Like the gold market, the platinum contract suffered a fresh downside breakout and continues to face a patently bearish technical chart set up. On the other, hand the palladium market finished last week on a positive track and is building an argument for a low with the consolidation efforts last week. However, the PGM complex will remain under a liquidation watch in the event that trade talks fail to result in compromise or a delay in tariff implementation for the Ag markets. In a minimally negative development, the US Mint at the end of last week reportedly sold no American Eagle Platinum coins last month! Consolidation low support in September Palladium is seen at $932.50 and again at $935, while a failure would be seen with the inability to hold above $927.40. In the event of trade conflict compromise and/or sharply higher equities, the October platinum contract might be poised for an eventual short covering bounce back up to $875. While the charts in the platinum market are more negative than in palladium, the market is significantly oversold with the June high to low slide of $72 and the commercial net short position last week hit a new record level at 5,533 contracts.

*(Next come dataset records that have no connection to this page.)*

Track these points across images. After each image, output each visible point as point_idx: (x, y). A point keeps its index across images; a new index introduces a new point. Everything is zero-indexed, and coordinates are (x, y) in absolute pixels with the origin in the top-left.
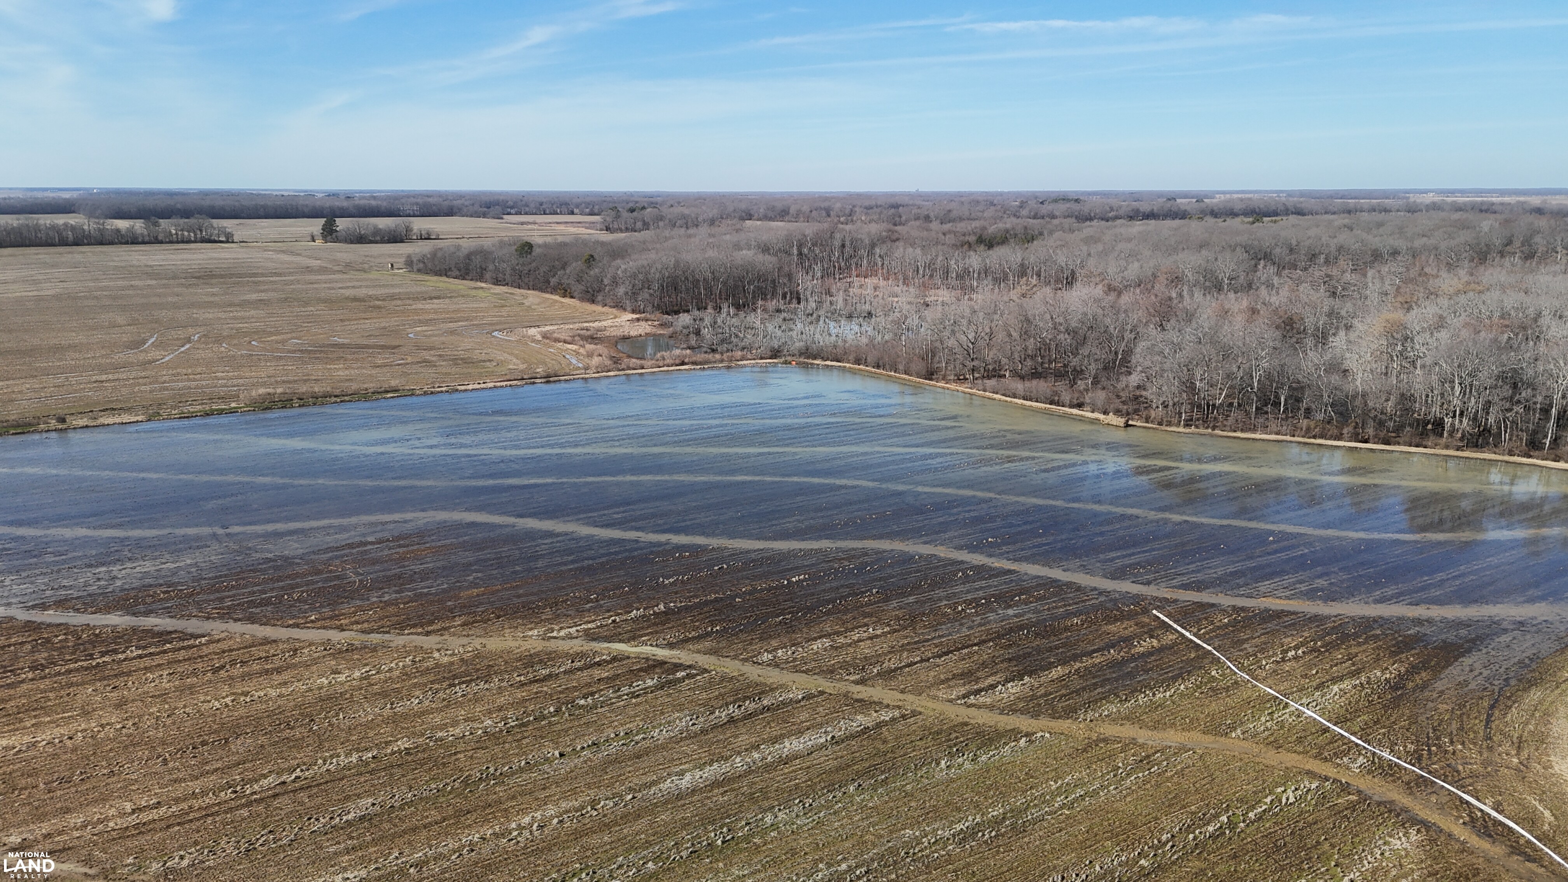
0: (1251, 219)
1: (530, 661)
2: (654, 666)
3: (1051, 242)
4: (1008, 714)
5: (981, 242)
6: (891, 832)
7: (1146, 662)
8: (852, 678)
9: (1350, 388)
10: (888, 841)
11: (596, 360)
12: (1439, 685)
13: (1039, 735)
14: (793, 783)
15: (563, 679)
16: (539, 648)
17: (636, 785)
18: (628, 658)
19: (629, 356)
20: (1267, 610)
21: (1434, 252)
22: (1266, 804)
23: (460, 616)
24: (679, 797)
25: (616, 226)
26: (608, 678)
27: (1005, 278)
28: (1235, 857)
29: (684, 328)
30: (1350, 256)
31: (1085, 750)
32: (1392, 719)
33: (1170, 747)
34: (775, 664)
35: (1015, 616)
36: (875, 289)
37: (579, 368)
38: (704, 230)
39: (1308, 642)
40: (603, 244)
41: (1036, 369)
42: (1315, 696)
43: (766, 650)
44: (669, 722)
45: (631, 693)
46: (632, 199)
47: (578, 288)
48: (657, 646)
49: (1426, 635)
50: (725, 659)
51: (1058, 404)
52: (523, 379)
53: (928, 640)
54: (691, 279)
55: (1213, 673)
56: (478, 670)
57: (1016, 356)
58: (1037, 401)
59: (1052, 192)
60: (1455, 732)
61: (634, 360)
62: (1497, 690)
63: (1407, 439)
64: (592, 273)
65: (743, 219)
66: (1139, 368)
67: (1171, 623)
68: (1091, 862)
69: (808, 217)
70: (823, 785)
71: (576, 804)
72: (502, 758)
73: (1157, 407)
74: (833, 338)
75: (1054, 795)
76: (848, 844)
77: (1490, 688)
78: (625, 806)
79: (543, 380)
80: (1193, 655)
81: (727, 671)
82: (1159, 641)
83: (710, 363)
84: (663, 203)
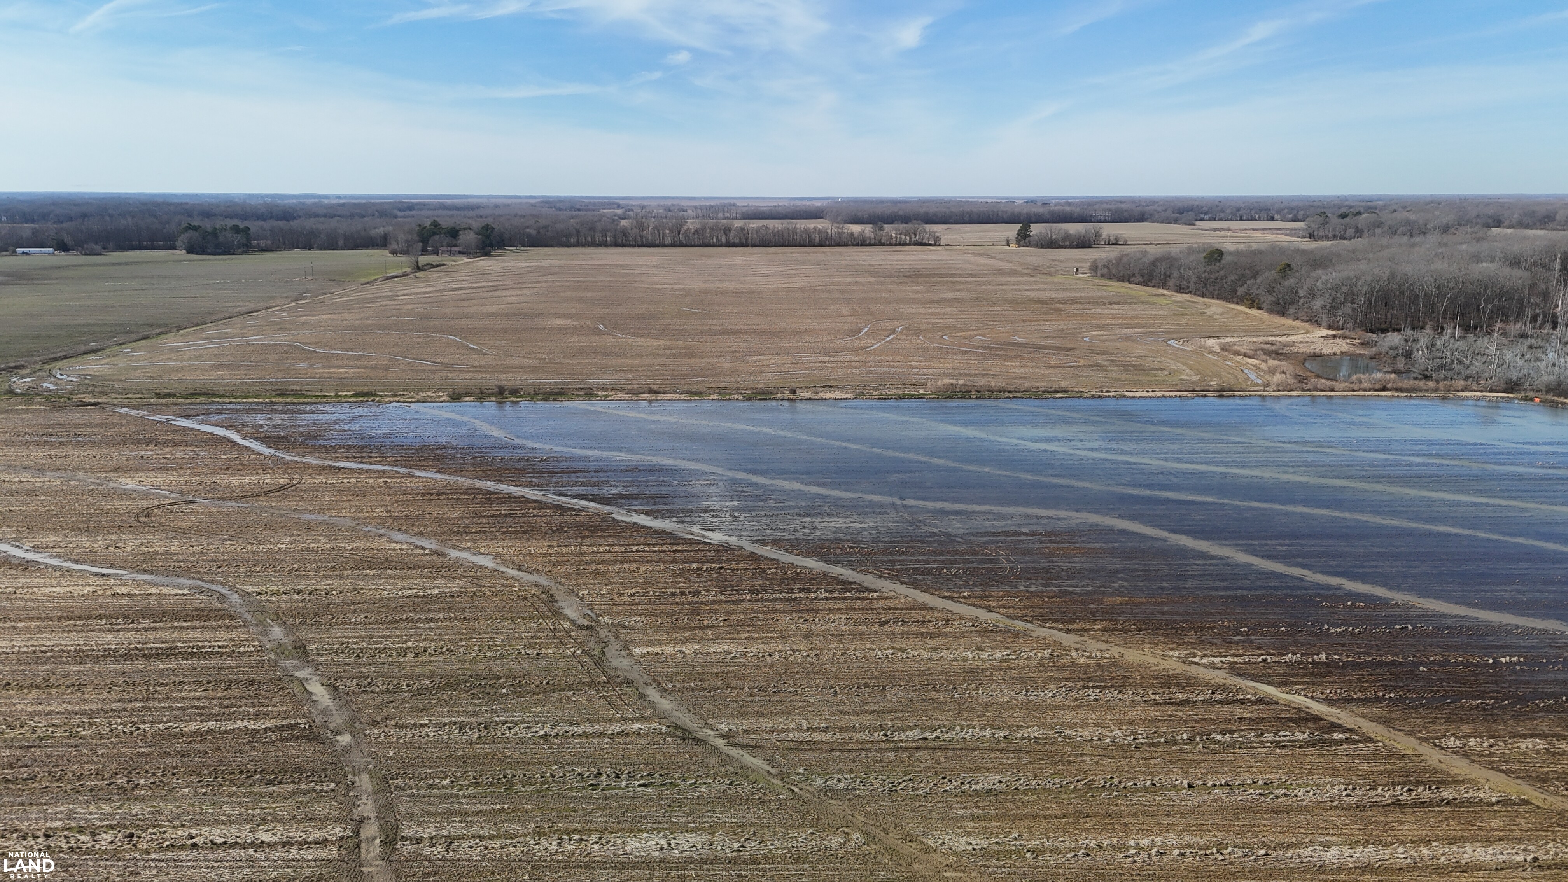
1: (1167, 681)
2: (1307, 720)
11: (1278, 378)
15: (1200, 709)
16: (1179, 671)
17: (1271, 841)
18: (1277, 703)
19: (1318, 376)
23: (1101, 621)
24: (1321, 870)
25: (1321, 233)
26: (1250, 719)
29: (1391, 348)
34: (1464, 753)
37: (1257, 384)
38: (1432, 239)
40: (1304, 252)
43: (1453, 735)
44: (1318, 785)
45: (1276, 741)
46: (1347, 203)
47: (1268, 299)
48: (1312, 697)
50: (1396, 732)
52: (1194, 391)
54: (1408, 293)
56: (1113, 678)
61: (1323, 381)
64: (1286, 283)
65: (1488, 226)
71: (1201, 842)
72: (1128, 772)
78: (1255, 860)
79: (1215, 394)
81: (1399, 746)
83: (1421, 391)
84: (1384, 208)
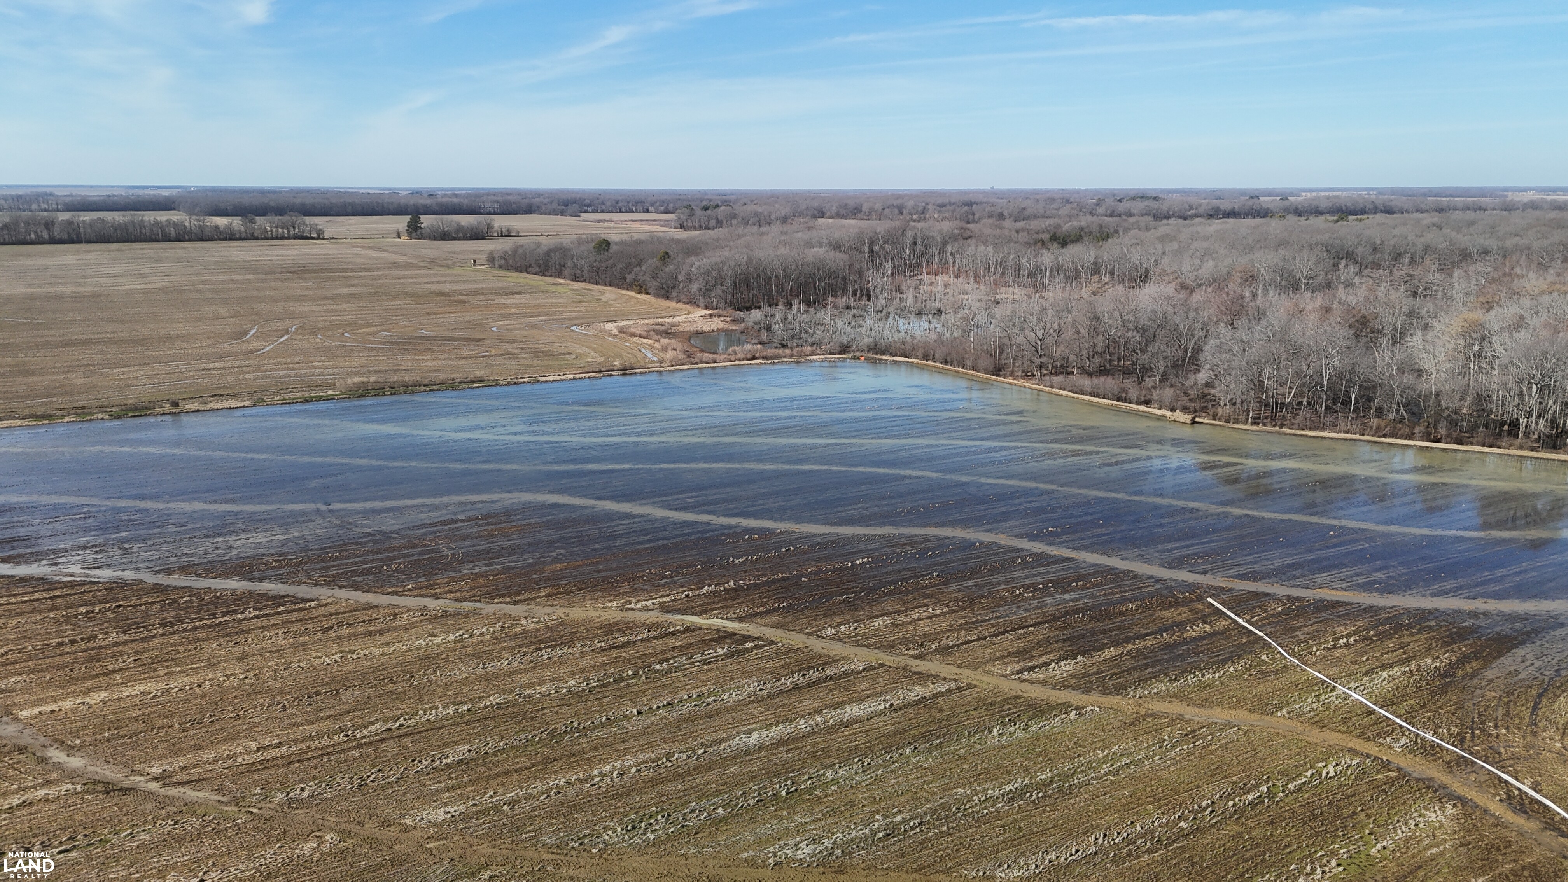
0: (1335, 218)
1: (609, 629)
2: (725, 637)
3: (1127, 240)
4: (1060, 689)
5: (1055, 240)
6: (944, 790)
7: (1198, 645)
8: (911, 653)
9: (1423, 386)
10: (941, 798)
11: (670, 354)
12: (1489, 674)
13: (1089, 709)
14: (853, 744)
15: (640, 646)
16: (619, 618)
17: (708, 741)
18: (701, 629)
19: (702, 351)
20: (1322, 600)
21: (1526, 252)
22: (1306, 777)
23: (545, 588)
24: (747, 753)
25: (690, 224)
26: (681, 646)
27: (1078, 276)
28: (1272, 823)
29: (755, 323)
30: (1437, 256)
31: (1132, 724)
32: (1439, 704)
33: (1216, 723)
34: (838, 638)
35: (1072, 600)
36: (946, 286)
37: (653, 362)
38: (776, 228)
39: (1361, 631)
40: (678, 241)
41: (1105, 366)
42: (1364, 682)
43: (830, 625)
44: (738, 687)
45: (703, 660)
46: (706, 197)
47: (653, 285)
48: (727, 619)
49: (1480, 627)
50: (791, 633)
51: (1125, 401)
52: (601, 371)
53: (985, 621)
54: (762, 275)
55: (1263, 657)
56: (563, 636)
57: (1084, 352)
58: (1104, 398)
59: (1131, 190)
60: (1500, 718)
61: (707, 355)
62: (1547, 680)
63: (1480, 439)
64: (667, 269)
65: (815, 217)
66: (1208, 366)
67: (1225, 610)
68: (1132, 823)
69: (880, 215)
70: (881, 747)
71: (653, 756)
72: (585, 714)
73: (1225, 405)
74: (902, 334)
75: (1100, 763)
76: (903, 799)
77: (1541, 678)
78: (697, 759)
79: (620, 373)
80: (1244, 641)
81: (793, 643)
82: (1212, 627)
83: (781, 357)
84: (736, 201)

The Commitments of Traders Futures and Options report as of June 26th for Platinum showed Non-Commercial and Non-reportable combined traders held a net long position of only 1,275 contracts and that positioning is the lowest long since the sub-prime crisis. The Commitments of Traders Futures and Options report as of June 26th for Palladium showed Non-Commercial and Non-reportable combined traders held a net long position of 8,684 contracts.”
Silver closed down $0.36 at $15.74. Saw some expected bargain hunting across the counter today but actually expected more considering the discount from recent highs. Silver might be suffering from gold’s negativity.
Platinum closed down $43.40 at $809.00 and palladium closed down $16.50 at $941.80.
US Platinum Eagles are in short supply and one should expect higher premiums in the weeks to come as the US Mint’s production for this year is distributed.